» **Work task**
Could you find each line of the data below that contains the word "pixel" and copy those lines?

» **Excerpted data**
- Opening Delimiter -

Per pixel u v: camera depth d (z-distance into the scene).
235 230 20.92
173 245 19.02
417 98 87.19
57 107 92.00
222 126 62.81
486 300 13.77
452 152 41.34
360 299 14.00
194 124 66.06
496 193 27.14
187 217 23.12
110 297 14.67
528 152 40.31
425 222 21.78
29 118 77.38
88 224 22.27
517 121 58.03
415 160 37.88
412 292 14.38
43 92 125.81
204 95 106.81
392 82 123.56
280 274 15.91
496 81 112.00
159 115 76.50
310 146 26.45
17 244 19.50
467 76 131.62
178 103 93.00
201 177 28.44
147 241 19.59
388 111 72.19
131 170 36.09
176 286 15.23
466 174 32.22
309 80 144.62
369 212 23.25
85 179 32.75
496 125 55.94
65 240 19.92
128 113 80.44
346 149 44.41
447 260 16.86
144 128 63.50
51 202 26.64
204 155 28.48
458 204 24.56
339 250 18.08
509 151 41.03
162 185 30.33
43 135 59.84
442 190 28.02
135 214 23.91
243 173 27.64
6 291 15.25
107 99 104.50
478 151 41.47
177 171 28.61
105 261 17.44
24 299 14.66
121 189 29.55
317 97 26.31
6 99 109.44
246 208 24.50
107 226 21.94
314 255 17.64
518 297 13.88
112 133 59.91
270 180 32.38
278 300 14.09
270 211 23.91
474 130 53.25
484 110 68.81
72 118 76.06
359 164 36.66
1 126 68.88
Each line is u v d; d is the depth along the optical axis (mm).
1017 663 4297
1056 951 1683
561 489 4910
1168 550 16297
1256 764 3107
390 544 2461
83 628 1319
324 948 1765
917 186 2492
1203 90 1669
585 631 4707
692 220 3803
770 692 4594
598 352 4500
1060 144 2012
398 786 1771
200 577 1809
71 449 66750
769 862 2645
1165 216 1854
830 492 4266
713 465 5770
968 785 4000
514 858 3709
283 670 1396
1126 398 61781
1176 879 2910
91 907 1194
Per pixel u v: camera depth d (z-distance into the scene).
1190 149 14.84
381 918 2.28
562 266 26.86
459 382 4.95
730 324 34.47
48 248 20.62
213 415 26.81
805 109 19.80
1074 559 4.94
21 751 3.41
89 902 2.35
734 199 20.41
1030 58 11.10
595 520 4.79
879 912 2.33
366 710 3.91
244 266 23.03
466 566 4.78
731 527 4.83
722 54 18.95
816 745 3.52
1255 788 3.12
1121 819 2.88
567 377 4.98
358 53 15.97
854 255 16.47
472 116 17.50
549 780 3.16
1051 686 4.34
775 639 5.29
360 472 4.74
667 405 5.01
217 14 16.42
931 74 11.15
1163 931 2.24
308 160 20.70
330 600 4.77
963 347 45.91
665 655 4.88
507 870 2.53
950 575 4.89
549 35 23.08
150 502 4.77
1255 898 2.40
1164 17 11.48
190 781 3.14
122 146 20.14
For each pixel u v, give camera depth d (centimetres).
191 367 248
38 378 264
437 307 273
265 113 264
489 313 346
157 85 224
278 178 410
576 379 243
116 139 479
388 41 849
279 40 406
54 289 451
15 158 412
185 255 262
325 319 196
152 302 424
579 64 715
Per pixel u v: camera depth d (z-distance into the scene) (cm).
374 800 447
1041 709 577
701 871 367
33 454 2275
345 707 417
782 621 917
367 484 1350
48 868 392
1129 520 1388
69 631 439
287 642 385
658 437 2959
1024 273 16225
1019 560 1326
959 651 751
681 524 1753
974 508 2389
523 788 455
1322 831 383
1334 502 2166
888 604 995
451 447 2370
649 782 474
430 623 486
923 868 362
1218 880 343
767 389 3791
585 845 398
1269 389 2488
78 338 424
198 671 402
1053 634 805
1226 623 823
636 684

- Closing Delimiter -

» **Answer to this task**
Per pixel u v: camera depth d (z-distance into the scene).
Per pixel u v: camera depth d (z-distance into the scene).
For each pixel u v, give camera depth d (centimetres).
Per pixel u v: camera depth d (z-distance into the scene) (cm).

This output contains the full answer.